* [Records for this exercise]
+-------+

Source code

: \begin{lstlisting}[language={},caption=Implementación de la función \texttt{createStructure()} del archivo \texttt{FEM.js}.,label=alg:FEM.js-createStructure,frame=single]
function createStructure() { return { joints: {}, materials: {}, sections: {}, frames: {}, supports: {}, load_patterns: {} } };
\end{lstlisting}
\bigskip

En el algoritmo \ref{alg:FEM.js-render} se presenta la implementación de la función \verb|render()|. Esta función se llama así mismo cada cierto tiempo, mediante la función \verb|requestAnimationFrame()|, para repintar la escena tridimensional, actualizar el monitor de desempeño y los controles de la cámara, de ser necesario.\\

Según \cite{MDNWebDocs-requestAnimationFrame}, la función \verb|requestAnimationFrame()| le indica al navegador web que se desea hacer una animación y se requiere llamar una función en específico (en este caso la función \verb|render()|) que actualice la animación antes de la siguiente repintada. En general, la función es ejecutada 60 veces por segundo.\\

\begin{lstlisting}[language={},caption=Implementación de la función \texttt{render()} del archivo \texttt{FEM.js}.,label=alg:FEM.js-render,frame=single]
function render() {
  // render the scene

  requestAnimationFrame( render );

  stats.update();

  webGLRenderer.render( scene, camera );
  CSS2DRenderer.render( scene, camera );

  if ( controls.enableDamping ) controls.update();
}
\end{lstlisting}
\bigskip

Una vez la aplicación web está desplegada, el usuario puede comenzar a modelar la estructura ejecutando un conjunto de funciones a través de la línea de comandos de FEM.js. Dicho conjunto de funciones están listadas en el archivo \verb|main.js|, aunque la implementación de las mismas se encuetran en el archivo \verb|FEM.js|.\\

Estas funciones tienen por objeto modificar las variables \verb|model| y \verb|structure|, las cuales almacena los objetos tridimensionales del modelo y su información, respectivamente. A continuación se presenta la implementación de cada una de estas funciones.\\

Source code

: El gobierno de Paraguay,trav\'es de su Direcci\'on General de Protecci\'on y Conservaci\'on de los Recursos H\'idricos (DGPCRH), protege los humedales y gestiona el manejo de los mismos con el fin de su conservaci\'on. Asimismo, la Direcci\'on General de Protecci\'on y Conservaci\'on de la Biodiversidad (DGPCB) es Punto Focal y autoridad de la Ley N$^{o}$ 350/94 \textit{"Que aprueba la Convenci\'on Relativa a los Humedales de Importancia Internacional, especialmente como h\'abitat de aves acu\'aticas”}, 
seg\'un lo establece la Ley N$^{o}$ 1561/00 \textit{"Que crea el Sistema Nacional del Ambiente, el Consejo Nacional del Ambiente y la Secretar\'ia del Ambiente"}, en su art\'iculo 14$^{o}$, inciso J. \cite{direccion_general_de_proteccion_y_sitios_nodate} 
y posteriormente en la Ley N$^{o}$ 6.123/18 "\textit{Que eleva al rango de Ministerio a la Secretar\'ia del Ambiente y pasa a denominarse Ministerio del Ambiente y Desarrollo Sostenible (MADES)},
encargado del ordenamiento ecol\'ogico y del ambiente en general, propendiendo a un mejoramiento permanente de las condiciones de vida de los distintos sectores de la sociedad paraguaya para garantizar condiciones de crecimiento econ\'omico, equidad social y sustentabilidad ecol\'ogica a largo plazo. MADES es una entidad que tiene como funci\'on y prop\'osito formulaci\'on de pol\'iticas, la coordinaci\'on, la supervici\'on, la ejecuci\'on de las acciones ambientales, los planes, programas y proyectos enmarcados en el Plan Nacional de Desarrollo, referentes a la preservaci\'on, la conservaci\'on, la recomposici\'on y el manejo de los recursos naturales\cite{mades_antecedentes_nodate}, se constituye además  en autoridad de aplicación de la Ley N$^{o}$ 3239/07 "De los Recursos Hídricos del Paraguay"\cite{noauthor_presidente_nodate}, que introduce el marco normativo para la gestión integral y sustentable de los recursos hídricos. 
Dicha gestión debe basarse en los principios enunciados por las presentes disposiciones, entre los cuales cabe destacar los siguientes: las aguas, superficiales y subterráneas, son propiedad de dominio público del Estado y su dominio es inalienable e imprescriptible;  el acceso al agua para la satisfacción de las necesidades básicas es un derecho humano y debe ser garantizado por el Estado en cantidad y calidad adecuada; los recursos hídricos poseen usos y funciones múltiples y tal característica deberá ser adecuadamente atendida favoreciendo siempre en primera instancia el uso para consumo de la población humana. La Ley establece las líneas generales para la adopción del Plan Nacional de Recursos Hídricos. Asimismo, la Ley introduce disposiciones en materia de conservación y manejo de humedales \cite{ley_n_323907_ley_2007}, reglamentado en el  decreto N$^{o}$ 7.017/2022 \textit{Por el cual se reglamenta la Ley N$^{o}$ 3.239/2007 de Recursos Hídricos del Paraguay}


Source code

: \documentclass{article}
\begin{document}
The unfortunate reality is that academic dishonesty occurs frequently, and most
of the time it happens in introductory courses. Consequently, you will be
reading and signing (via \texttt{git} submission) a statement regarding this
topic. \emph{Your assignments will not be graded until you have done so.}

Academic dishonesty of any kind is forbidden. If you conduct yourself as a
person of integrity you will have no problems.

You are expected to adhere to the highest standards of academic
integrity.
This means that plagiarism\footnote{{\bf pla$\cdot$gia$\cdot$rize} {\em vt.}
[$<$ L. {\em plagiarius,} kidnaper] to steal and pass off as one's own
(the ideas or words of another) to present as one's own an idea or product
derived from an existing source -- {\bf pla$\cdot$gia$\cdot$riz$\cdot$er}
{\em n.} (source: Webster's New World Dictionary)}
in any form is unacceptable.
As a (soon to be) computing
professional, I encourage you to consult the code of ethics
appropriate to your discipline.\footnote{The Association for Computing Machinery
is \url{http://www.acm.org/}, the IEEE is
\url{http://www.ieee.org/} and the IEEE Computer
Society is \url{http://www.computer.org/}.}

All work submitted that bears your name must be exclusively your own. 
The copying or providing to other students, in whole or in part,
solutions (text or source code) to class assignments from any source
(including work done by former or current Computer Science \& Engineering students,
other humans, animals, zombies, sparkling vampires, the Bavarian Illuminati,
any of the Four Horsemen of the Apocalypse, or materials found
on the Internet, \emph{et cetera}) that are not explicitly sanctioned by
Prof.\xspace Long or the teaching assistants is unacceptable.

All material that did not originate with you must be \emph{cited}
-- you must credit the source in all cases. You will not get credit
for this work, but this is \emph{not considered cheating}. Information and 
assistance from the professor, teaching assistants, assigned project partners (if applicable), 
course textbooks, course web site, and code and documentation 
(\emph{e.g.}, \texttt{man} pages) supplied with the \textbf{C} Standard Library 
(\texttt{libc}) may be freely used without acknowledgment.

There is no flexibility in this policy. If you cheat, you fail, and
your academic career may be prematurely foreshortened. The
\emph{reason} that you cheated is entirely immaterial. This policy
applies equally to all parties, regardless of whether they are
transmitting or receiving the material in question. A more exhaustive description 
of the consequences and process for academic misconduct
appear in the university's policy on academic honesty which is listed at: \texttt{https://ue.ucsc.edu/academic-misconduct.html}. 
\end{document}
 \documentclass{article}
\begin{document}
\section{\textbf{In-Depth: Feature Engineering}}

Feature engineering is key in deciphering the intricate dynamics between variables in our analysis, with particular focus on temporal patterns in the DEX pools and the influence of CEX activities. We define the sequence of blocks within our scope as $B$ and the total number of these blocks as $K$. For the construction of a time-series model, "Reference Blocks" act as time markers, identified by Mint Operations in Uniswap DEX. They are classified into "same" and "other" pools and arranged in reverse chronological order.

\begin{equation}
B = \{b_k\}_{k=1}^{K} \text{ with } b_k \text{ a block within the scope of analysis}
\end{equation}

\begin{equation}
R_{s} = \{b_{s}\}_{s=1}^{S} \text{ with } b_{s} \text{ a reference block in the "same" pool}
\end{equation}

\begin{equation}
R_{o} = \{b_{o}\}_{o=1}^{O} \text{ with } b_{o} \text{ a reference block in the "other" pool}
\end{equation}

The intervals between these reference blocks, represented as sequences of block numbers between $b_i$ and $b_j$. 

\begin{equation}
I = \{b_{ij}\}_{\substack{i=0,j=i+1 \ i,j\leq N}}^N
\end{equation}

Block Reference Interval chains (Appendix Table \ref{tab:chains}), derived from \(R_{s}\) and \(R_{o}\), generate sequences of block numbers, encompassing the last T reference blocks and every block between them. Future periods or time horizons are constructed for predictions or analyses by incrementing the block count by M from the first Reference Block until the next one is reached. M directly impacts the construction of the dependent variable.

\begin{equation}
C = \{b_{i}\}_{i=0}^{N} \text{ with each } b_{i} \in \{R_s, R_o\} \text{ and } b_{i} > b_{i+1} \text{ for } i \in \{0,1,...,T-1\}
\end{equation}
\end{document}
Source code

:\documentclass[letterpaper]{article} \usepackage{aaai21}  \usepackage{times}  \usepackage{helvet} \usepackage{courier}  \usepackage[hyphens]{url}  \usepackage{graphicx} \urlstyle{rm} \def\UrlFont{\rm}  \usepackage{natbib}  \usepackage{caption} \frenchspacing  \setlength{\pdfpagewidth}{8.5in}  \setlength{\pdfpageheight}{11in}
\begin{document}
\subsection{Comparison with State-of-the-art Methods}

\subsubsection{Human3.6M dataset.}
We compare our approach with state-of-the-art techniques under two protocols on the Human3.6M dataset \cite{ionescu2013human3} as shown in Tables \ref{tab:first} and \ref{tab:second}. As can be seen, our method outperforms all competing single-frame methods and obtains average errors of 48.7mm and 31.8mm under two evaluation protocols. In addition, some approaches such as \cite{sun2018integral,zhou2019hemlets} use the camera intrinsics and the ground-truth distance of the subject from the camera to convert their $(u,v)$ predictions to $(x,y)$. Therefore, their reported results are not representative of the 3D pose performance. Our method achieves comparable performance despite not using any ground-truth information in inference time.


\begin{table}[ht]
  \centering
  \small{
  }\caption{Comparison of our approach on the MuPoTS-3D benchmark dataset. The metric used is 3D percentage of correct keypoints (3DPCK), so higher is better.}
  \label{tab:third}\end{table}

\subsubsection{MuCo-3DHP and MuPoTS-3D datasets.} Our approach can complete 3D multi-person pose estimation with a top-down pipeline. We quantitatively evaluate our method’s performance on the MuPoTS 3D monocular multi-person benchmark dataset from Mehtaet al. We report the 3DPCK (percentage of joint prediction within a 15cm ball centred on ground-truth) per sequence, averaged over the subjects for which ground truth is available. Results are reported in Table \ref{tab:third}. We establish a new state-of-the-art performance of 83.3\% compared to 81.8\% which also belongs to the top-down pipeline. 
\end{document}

+-------+

* [Written task] Only the lines above starting at the one containing "render the scene" and ending at the one containing "y posteriormente en", both included, are to be returned, exactly as they read.

* [Solution]
  // render the scene

  requestAnimationFrame( render );

  stats.update();

  webGLRenderer.render( scene, camera );
  CSS2DRenderer.render( scene, camera );

  if ( controls.enableDamping ) controls.update();
}
\end{lstlisting}
\bigskip

Una vez la aplicación web está desplegada, el usuario puede comenzar a modelar la estructura ejecutando un conjunto de funciones a través de la línea de comandos de FEM.js. Dicho conjunto de funciones están listadas en el archivo \verb|main.js|, aunque la implementación de las mismas se encuetran en el archivo \verb|FEM.js|.\\

Estas funciones tienen por objeto modificar las variables \verb|model| y \verb|structure|, las cuales almacena los objetos tridimensionales del modelo y su información, respectivamente. A continuación se presenta la implementación de cada una de estas funciones.\\

Source code

: El gobierno de Paraguay,trav\'es de su Direcci\'on General de Protecci\'on y Conservaci\'on de los Recursos H\'idricos (DGPCRH), protege los humedales y gestiona el manejo de los mismos con el fin de su conservaci\'on. Asimismo, la Direcci\'on General de Protecci\'on y Conservaci\'on de la Biodiversidad (DGPCB) es Punto Focal y autoridad de la Ley N$^{o}$ 350/94 \textit{"Que aprueba la Convenci\'on Relativa a los Humedales de Importancia Internacional, especialmente como h\'abitat de aves acu\'aticas”}, 
seg\'un lo establece la Ley N$^{o}$ 1561/00 \textit{"Que crea el Sistema Nacional del Ambiente, el Consejo Nacional del Ambiente y la Secretar\'ia del Ambiente"}, en su art\'iculo 14$^{o}$, inciso J. \cite{direccion_general_de_proteccion_y_sitios_nodate} 
y posteriormente en la Ley N$^{o}$ 6.123/18 "\textit{Que eleva al rango de Ministerio a la Secretar\'ia del Ambiente y pasa a denominarse Ministerio del Ambiente y Desarrollo Sostenible (MADES)},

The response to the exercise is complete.